Chapter 1: clinical neuropsychology - a histrorical sketch Flashcards
Phrenology (Gall)
Doctrine of the skull. Alle psychological functions are innate and located somewhere on the outside of the brain (cortex). When a part of the brain is bigger, it’s more developed and reflects a psychological function. He saw loss of functions due to brain damage as proof for his theory.
Luria
Luria thought that all brain areas are involved in 3 core functions (units) that ineract with each other:
1. Subcortical brain areas: arousal and attention.
2. Posterior brain areas: processing information from the senses.
3. Anterior brain area: for planning and organising actions.
Information in each unit is processed in 3 hierarchically organised zones (primary, secondary, tertiary).
The left hemisphere is important for linguistic tasks and the right hemisphere for non-linguistic tasks.
Geschwind
Made an assumption that functional centers exist in the brain and those centers are interconnected. A disruption of these connections leads to specific deficits: dissociations. He used dissociation and double dissociation for his studies.
Dissociation
A patient with a lesion in region X had impaired performance on task A, but not task B.
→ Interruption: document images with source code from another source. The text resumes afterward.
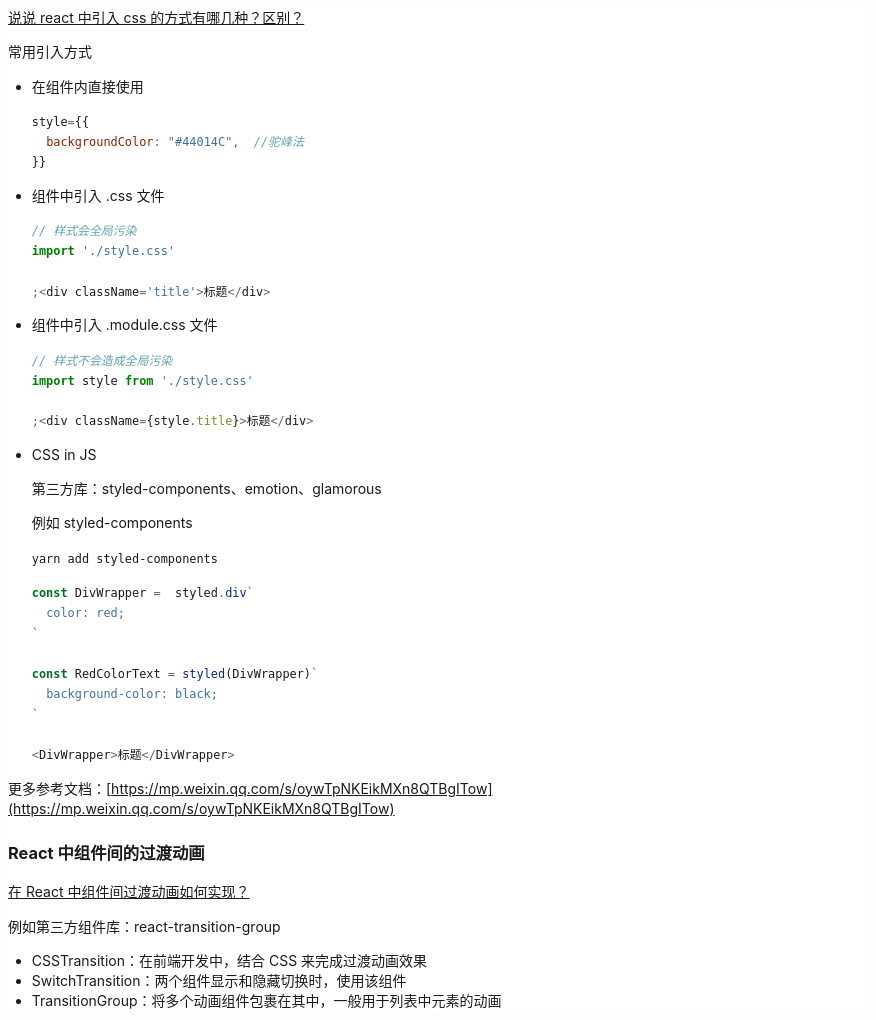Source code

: [说说 react 中引入 css 的方式有哪几种？区别？](https://mp.weixin.qq.com/s/zpJje5J2fbKfXqUEEv4mcg)

常用引入方式

* 在组件内直接使用

  ```javascript
  style={{
    backgroundColor: "#44014C",  //驼峰法
  }}
  ```

* 组件中引入 .css 文件

  ```javascript
  // 样式会全局污染
  import './style.css'

  ;<div className='title'>标题</div>
  ```

* 组件中引入 .module.css 文件

  ```javascript
  // 样式不会造成全局污染
  import style from './style.css'

  ;<div className={style.title}>标题</div>
  ```

* CSS in JS

  第三方库：styled-components、emotion、glamorous

  例如 styled-components

  `yarn add styled-components`

  ```javascript
  const DivWrapper =  styled.div`
    color: red;
  `

  const RedColorText = styled(DivWrapper)`
    background-color: black;
  `

  <DivWrapper>标题</DivWrapper>
  ```

更多参考文档：[https://mp.weixin.qq.com/s/oywTpNKEikMXn8QTBgITow](https://mp.weixin.qq.com/s/oywTpNKEikMXn8QTBgITow)

### React 中组件间的过渡动画

[在 React 中组件间过渡动画如何实现？](https://mp.weixin.qq.com/s/j6ILUdt_XToew2McPeFjuQ)

例如第三方组件库：react-transition-group

* CSSTransition：在前端开发中，结合 CSS 来完成过渡动画效果
* SwitchTransition：两个组件显示和隐藏切换时，使用该组件
* TransitionGroup：将多个动画组件包裹在其中，一般用于列表中元素的动画
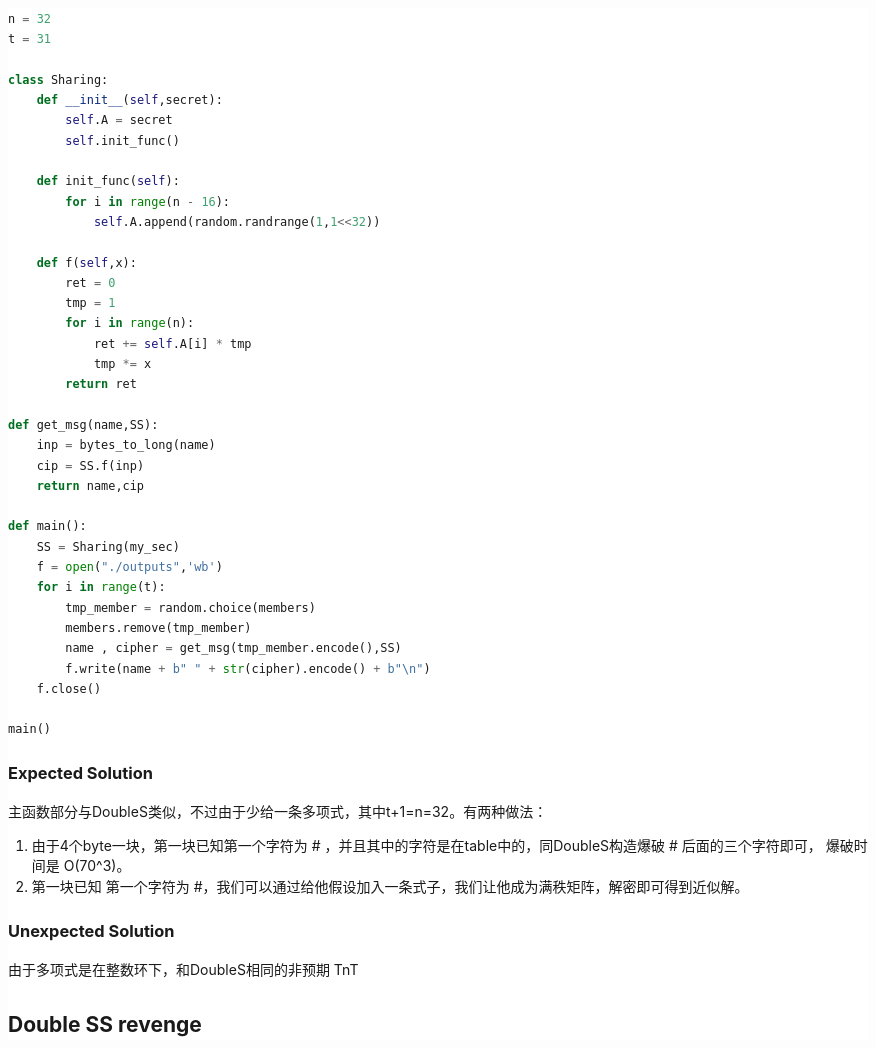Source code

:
 ```python
n = 32
t = 31

class Sharing:
    def __init__(self,secret):
        self.A = secret
        self.init_func()

    def init_func(self):
        for i in range(n - 16):
            self.A.append(random.randrange(1,1<<32))
    
    def f(self,x):
        ret = 0
        tmp = 1
        for i in range(n):
            ret += self.A[i] * tmp
            tmp *= x
        return ret

def get_msg(name,SS):
    inp = bytes_to_long(name)
    cip = SS.f(inp)
    return name,cip

def main():
    SS = Sharing(my_sec)
    f = open("./outputs",'wb')
    for i in range(t):
        tmp_member = random.choice(members)
        members.remove(tmp_member)
        name , cipher = get_msg(tmp_member.encode(),SS)
        f.write(name + b" " + str(cipher).encode() + b"\n")
    f.close()

main() 
```

### Expected Solution

主函数部分与DoubleS类似，不过由于少给一条多项式，其中t+1=n=32。有两种做法：

1. 由于4个byte一块，第一块已知第一个字符为 # ，并且其中的字符是在table中的，同DoubleS构造爆破 # 后面的三个字符即可， 爆破时间是 O(70^3)。
2. 第一块已知 第一个字符为 #，我们可以通过给他假设加入一条式子，我们让他成为满秩矩阵，解密即可得到近似解。

### Unexpected Solution

由于多项式是在整数环下，和DoubleS相同的非预期 TnT

## Double SS  revenge

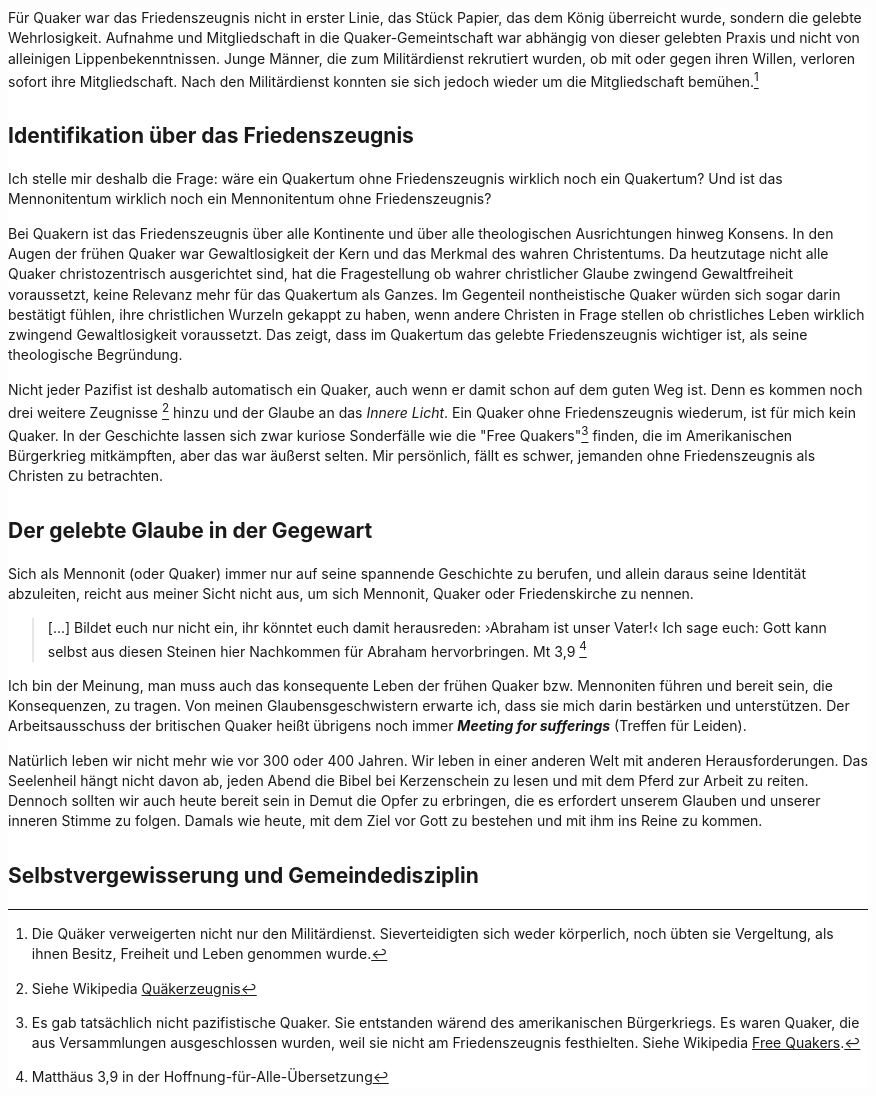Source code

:Für Quaker war das Friedenszeugnis nicht in erster Linie, das Stück Papier, das dem König überreicht wurde, sondern die gelebte Wehrlosigkeit. Aufnahme und Mitgliedschaft in die Quaker-Gemeintschaft war abhängig von dieser gelebten Praxis und nicht von alleinigen Lippenbekenntnissen. Junge Männer, die zum Militärdienst rekrutiert wurden, ob mit oder gegen ihren Willen, verloren sofort ihre Mitgliedschaft. Nach den Militärdienst konnten sie sich jedoch wieder um die Mitgliedschaft bemühen.[^OR_01]

Identifikation über das Friedenszeugnis
---------------------------------------
<a name="identifikation-über-das-friedenszeugnis"></a>

Ich stelle mir deshalb die Frage: wäre ein Quakertum ohne Friedenszeugnis wirklich noch ein Quakertum? Und ist das Mennonitentum wirklich noch ein Mennonitentum ohne Friedenszeugnis?

Bei Quakern ist das Friedenszeugnis über alle Kontinente und über alle theologischen Ausrichtungen hinweg Konsens. In den Augen der frühen Quaker war Gewaltlosigkeit der Kern und das Merkmal des wahren Christentums. Da heutzutage nicht alle Quaker christozentrisch ausgerichtet sind, hat die Fragestellung ob wahrer christlicher Glaube zwingend Gewaltfreiheit voraussetzt, keine Relevanz mehr für das Quakertum als Ganzes. Im Gegenteil nontheistische Quaker würden sich sogar darin bestätigt fühlen, ihre christlichen Wurzeln gekappt zu haben, wenn andere Christen in Frage stellen ob christliches Leben wirklich zwingend Gewaltlosigkeit voraussetzt. Das zeigt, dass im Quakertum das gelebte Friedenszeugnis wichtiger ist, als seine theologische Begründung.

Nicht jeder Pazifist ist deshalb automatisch ein Quaker, auch wenn er damit schon auf dem guten Weg ist. Denn es kommen noch drei weitere Zeugnisse [^OR_24] hinzu und der Glaube an das *Innere Licht*. Ein Quaker ohne Friedenszeugnis wiederum, ist für mich kein Quaker. In der Geschichte lassen sich zwar kuriose Sonderfälle wie die "Free Quakers"[^OR_22] finden, die im Amerikanischen Bürgerkrieg mitkämpften, aber das war äußerst selten. Mir persönlich, fällt es schwer, jemanden ohne Friedenszeugnis als Christen zu betrachten.

Der gelebte Glaube in der Gegewart
----------------------------------
</a><a name="der-gelebte-glaube-in-der-gegewart">

Sich als Mennonit (oder Quaker) immer nur auf seine spannende Geschichte zu berufen, und allein daraus seine Identität abzuleiten, reicht aus meiner Sicht nicht aus, um sich Mennonit, Quaker oder Friedenskirche zu nennen.

> [...] Bildet euch nur nicht ein, ihr könntet euch damit herausreden: ›Abraham ist unser Vater!‹ Ich sage euch: Gott kann selbst aus diesen Steinen hier Nachkommen für Abraham hervorbringen. Mt 3,9 [^OR_12]

Ich bin der Meinung, man muss auch das konsequente Leben der frühen Quaker bzw. Mennoniten führen und bereit sein, die Konsequenzen, zu tragen. Von meinen Glaubensgeschwistern erwarte ich, dass sie mich darin bestärken und unterstützen. Der Arbeitsausschuss der britischen Quaker heißt übrigens noch immer ***Meeting for sufferings*** (Treffen für Leiden).

Natürlich leben wir nicht mehr wie vor 300 oder 400 Jahren. Wir leben in einer anderen Welt mit anderen Herausforderungen. Das Seelenheil hängt nicht davon ab, jeden Abend die Bibel bei Kerzenschein zu lesen und mit dem Pferd zur Arbeit zu reiten. Dennoch sollten wir auch heute bereit sein in Demut die Opfer zu erbringen, die es erfordert unserem Glauben und unserer  inneren Stimme zu folgen. Damals wie heute, mit dem Ziel vor Gott zu bestehen und mit ihm ins Reine zu kommen.

Selbstvergewisserung und Gemeindedisziplin
-----------------------------------------
</a><a name="selbsvergewisserung-und-gemeindedisziplin">


[^OR_01]: Die Quäker verweigerten nicht nur den Militärdienst. Sieverteidigten sich weder körperlich, noch übten sie Vergeltung, als ihnen Besitz, Freiheit und Leben genommen wurde.
[^OR_02]: Ist das nicht schon [Koabhängigkeit](https://de.wikipedia.org/wiki/Co-Abh%C3%A4ngigkeit)?
[^OR_03]: Wie mich.
[^OR_04]: Wobei die Vorstellung lustig wäre, sich Jesus vorzustellen, dem man erst mal erklären müsste, wie ein Smartphon funktioniert, weil er in seiner Zeitkapsel gefangen ist.
[^OR_05]: "Quäker und Recht - die Genese des Rechtswesens in der Gründungphase Pennsylvanias", Udo Schemmel, LIT Verlag Berlin 2021, ISBN 978-3-643-14862-9, Seite 83, 66% der Streitigkeiten wurden innerhalb von drei Quaker-Zusammenkünften gelöst.
[^OR_06]: Das ist stark verkürzt. Mehr Details sind in "Apologie" von Robert Barclay.
[^OR_07]: William Penn, in "No Cross, No Crown", 3. Kapitel, §6, geschrieben während der Gefangenschaft im Tower zu London.
[^OR_08]: Wikipedia, "[Pequot-Krieg](https://de.wikipedia.org/w/index.php?title=Pequot-Krieg&oldid=222525662)" . Vergleich Wikipedia "[Paxton Boys](https://de.wikipedia.org/wiki/Paxton_Boys)" und die Reaktion der Quaker und Mennoniten.
[^OR_11]: Elberfelder Bibel, Psalm 49,6-16
[^OR_12]: Matthäus 3,9 in der Hoffnung-für-Alle-Übersetzung
[^OR_13]: Matthäus 5,45. Sehe aber auch Psalm 73
[^OR_14]: Wikipedia "[Schleitheimer Artikel](https://de.wikipedia.org/wiki/Schleitheimer_Artikel)"
[^OR_16]: Punkt 31 aus [Ratschlaege und Fragen](https://www.quaeker.org/wp-content/uploads/2015/07/RGDF_Ratschlaege_und_Fragen.pdf), Ausgabe 2007, Bad Pyrmont, ISBN 978-929696-38-7
[^OR_17]: Siehe auch Wikipedia [Mennonitisch-quäkerische Ökumene](https://de.wikipedia.org/wiki/Mennonitisch-qu%C3%A4kerische_%C3%96kumene)
[^OR_18]: Punkt 2. aus [Ratschlaege und Fragen](https://www.quaeker.org/wp-content/uploads/2015/07/RGDF_Ratschlaege_und_Fragen.pdf), Ausgabe 2007, Bad Pyrmont, ISBN 978-929696-38-7
[^OR_19]: Siehe Wikipedia [William Penn](https://de.wikipedia.org/wiki/William_Penn#Essay_towards_the_Present_and_Future_Peace_of_Europe)
[^OR_20]: Siehe [https://dejure.org/gesetze/StGB/323c.html](https://dejure.org/gesetze/StGB/323c.html)
[^OR_22]: Es gab tatsächlich nicht pazifistische Quaker. Sie entstanden wärend des amerikanischen Bürgerkriegs. Es waren Quaker, die aus Versammlungen ausgeschlossen wurden, weil sie nicht am Friedenszeugnis festhielten. Siehe Wikipedia [Free Quakers](https://en.wikipedia.org/wiki/Free_Quakers).
[^OR_23]: "Das Quäkertum in Deutschland", Claus Bernet, Verlag Dr. Kovac, Hamburg 2016, ISBN-13 ‏ : ‎ 978-3830089278, Seite 16
[^OR_24]: Siehe Wikipedia [Quäkerzeugnis](https://de.wikipedia.org/wiki/Qu%C3%A4kerzeugnis)
[^OR_25]: In der Übersetzung "Hoffnung für alle".
[^OR_26]: [Lotuseffekt](https://de.wikipedia.org/wiki/Lotoseffekt) (Siehe Wikipedia)
[^OR_27]:  "George Fox - Aufzeichnungen und Briefe des ersten Quäkers", Tübingen, 1908, Seite 33
[^OR_29]: Siehe Wikipedia-Artikel "[Quaker gun](https://en.wikipedia.org/wiki/Quaker_gun)"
Dissociation occurs when a lesion or damage to a particular brain region affects one cognitive function but not another. This suggests that the affected function is localised in the damaged area, while the unaffected function is likely localised elsewhere.
If a patient has damage to brain region A and as a result, they can no longer perform task X but can still perform task Y, this is a dissociation. For instance, if someone has damage to Broca’s area and they struggle with speech production (task X) but can still understand speech (task Y), this indicates a dissociation between speech production and speech comprehension.
Double dissociation
Double dissociation involves two patients with different lesions that affect two different cognitive functions in an opposite manner. This provides stronger evidence that the two functions are processed by distinct and independent brain regions.
Example: Imagine Patient 1 has damage to Broca’s area and thus has trouble with speech production (impaired task X) but can still understand speech (unimpaired task Y). Patient 2, on the other hand, has damage to Wernicke’s area and struggles with speech comprehension (impaired task Y) but can still produce speech (unimpaired task X). This pattern of results shows a double dissociation because it clearly indicates that speech production and speech comprehension are managed by different neural mechanisms located in different brain regions.
Hemispheric specialisation
Sperry researched split brain surgery and found that the right hemisphere was better than the left hemisphere at certain functions. This was the end of the left-hemisphere dominance.
Visual agnosia
A disorder of recognising objects. Someone is unable to recognise object, but can see and draw them.
Apperceptive agnosia
Deficit in de apperception stage. Inability to combine individual features into the concept as a whole. Inability to recognize objects.
Associative agnosia
People who are able to copy and draw the object, but are unable to say what they drew. They can see the house, but can’t say what a house is for.
CT scan
Computed tomography. It can detect lesions in brain tissue.
MRI
Magnetic Resonance Imaging. Looks at blood flow to certain brain area’s.
EEG (plakkers op hoofd)
Electroencephalography. Links electrical activity to the perception of a particular stimulus characteristic.
Conduction aphasia
When someone is able to speak and understand, but unable to repeat spoken words.